Perspective from Dorothy Ma, OD, FAAO

Lipid-based eye drops may help treat evaporative dry eye disease, although additional research, particularly with placebo-controlled study designs, is needed, according to a review.

“Combining lipid-based eye drops with conventional treatments like cyclosporine or diquafosol, omega-3 supplementation or lid wipes may also potentially improve the management of evaporative dry eyes,” Farqan A. Maulvi, PhD, from the School of Optometry and Vision Science at the University of New South Wales, and colleagues wrote in Contact Lens and Anterior Eye. “Researchers and eye care health companies are continuing to explore new approaches to developing innovative lipid-based eye drops to address this unmet medical need.”

eye drop
More placebo-controlled research is needed to understand how lipid-based eye drops can help treat evaporative dry eye disease. Image: Adobe Stock

According to researchers, patients with meibomian gland dysfunction may benefit from therapies that promote a thicker lipid layer and therefore greater stability of the tear film.

Currently available lipid-based eye drops mimic aqueous and lipid layers of the tear film, using mineral oil, castor oil, phospholipids, omega-3 fatty acids and triglycerides. Ingredients such as glycerol, trehalose and certain amino acids protect the ocular epithelium from the hyperosmolarity effect of tear evaporation.

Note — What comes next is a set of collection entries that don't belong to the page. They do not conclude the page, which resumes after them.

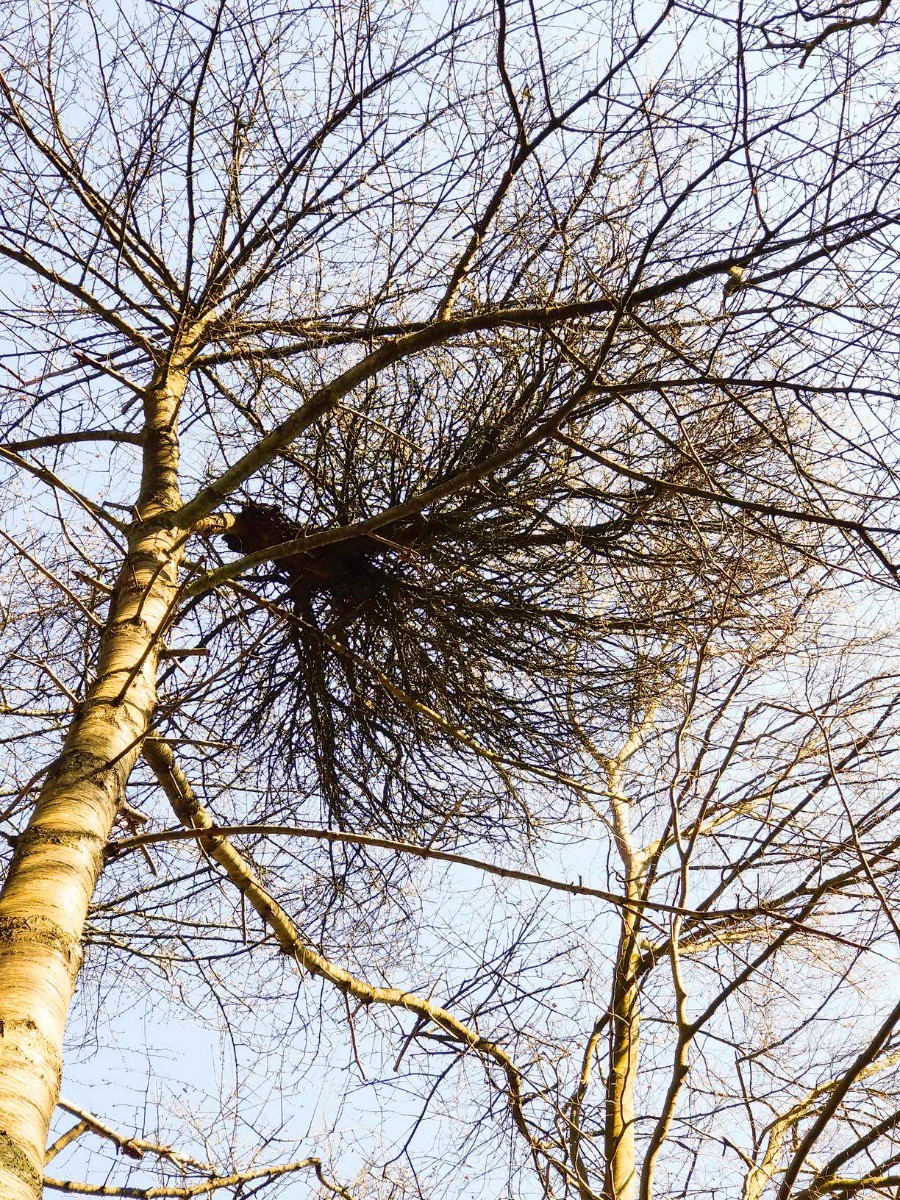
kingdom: Fungi
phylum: Ascomycota
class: Taphrinomycetes
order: Taphrinales
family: Taphrinaceae
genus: Taphrina
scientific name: Taphrina wiesneri
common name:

To provide an overview of commercially available lipid-containing eye drops, Maulvi and colleagues searched PubMed and Google Scholar to identify relevant clinical studies published between 1995 and 2023.

According to researchers, formulations using mineral oil are designed to spread across the ocular surface to reform the mucoaqueous layer, which is hypothesized to help replenish the lipid layer during normal blinking.

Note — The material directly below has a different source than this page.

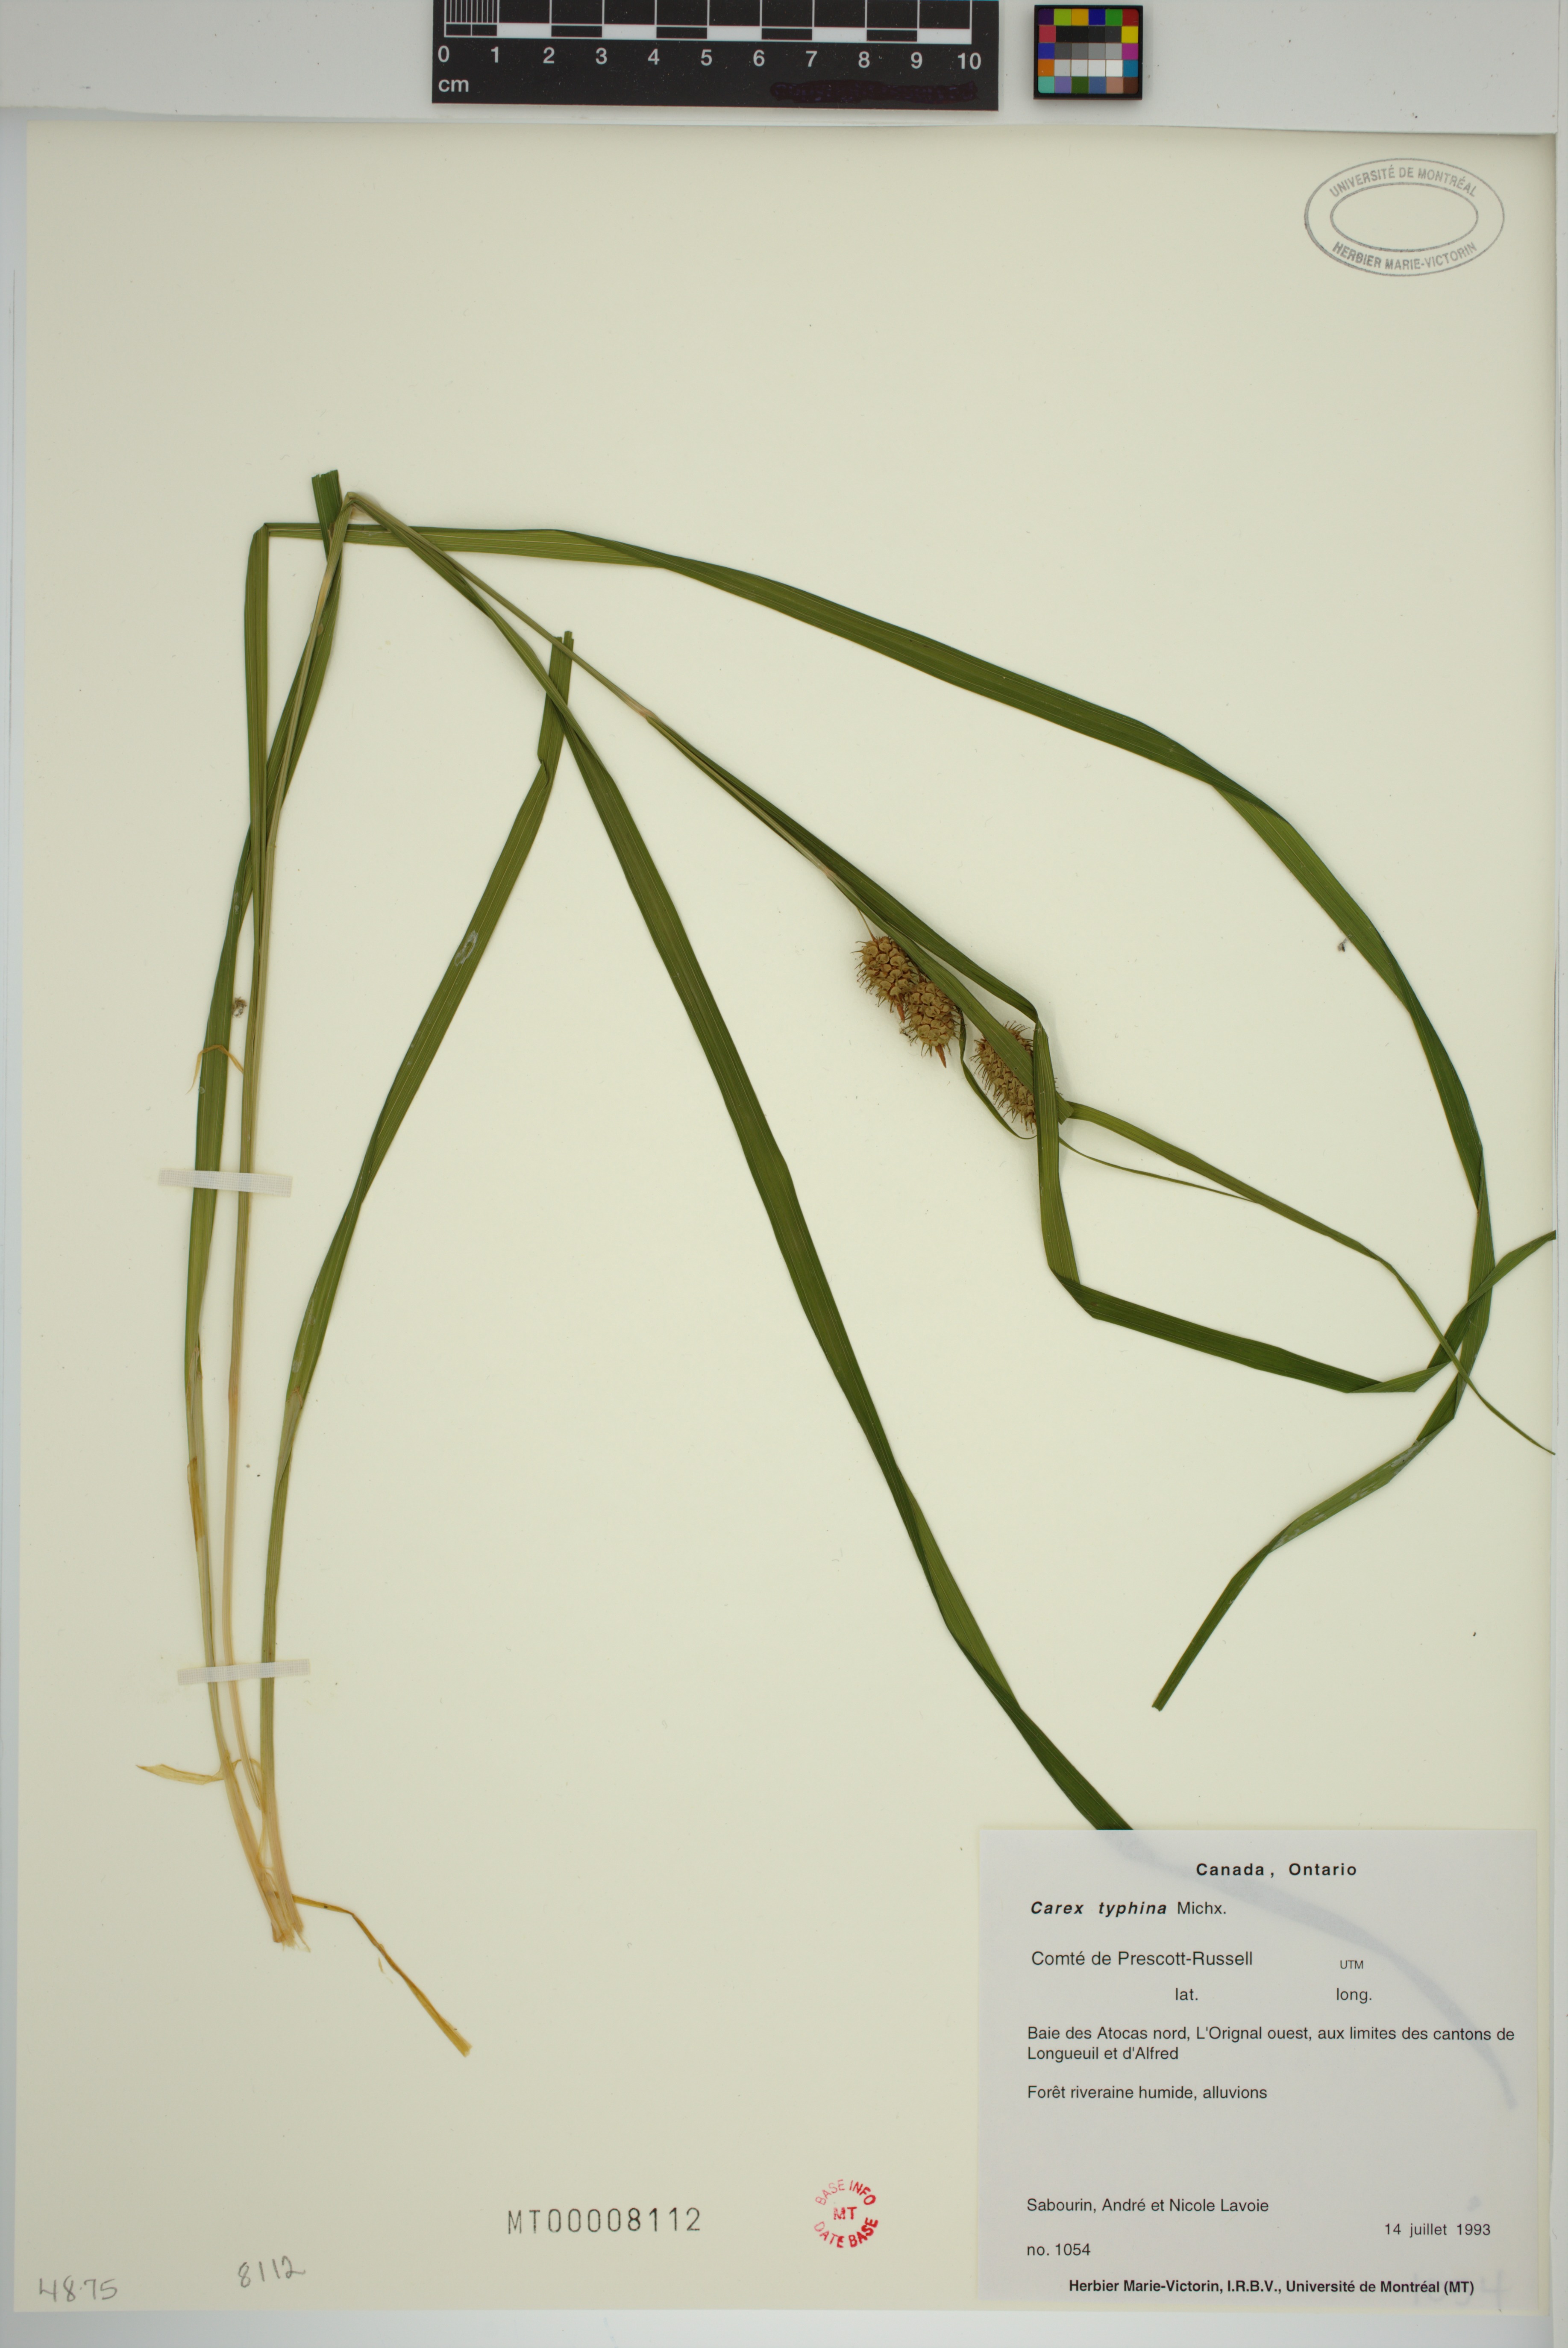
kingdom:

In a phase 4 study of dry eye patients, those who used eye drops with a nanoemulsion of mineral oil daily for 28 days demonstrated small but immediate improvement in burning and stinging symptoms for up to 8 hours. When those drops were used twice daily, the participants demonstrated an insignificant increase in tear breakup time and improvement in ocular discomfort. Studies examining these drops for contact lens discomfort found that they could alleviate discomfort, but in one study with a placebo group there was no significant improvement.

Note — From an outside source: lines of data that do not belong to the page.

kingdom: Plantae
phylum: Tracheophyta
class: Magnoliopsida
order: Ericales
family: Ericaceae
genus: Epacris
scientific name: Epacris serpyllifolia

There is evidence that castor oil may help restore the lipid layer of the tear film and alleviate dry eye and contact lens discomfort, but most clinical studies lacked a control group.

Eye drops containing omega-3 fatty acids were associated with stabilizing the tear film in patients with meibomian gland dysfunction, indicating they may be effective in treating evaporative dry eyes.

A study of liposomal spray found that participants’ comfort improved by 46% after 30 minutes of treatment compared with 18% with saline treatment. Another randomized study found that liposomal spray had particular benefits for patients with a thinner baseline lipid layer.

“Although the available data suggest some potential for lipid-based eye drops to successfully treat evaporative dry eyes by enhancing the structure and thickness of the lipid tear film, there is still a need for further innovation in this area, as well as better designs for clinical trials,” Maulvi and colleagues wrote.

A number of the studies were not placebo-controlled.

“This is important, as changes could have been due to other excipients in the formulations or, indeed, just adding extra volumes of buffered solutions to the eyes,” they concluded.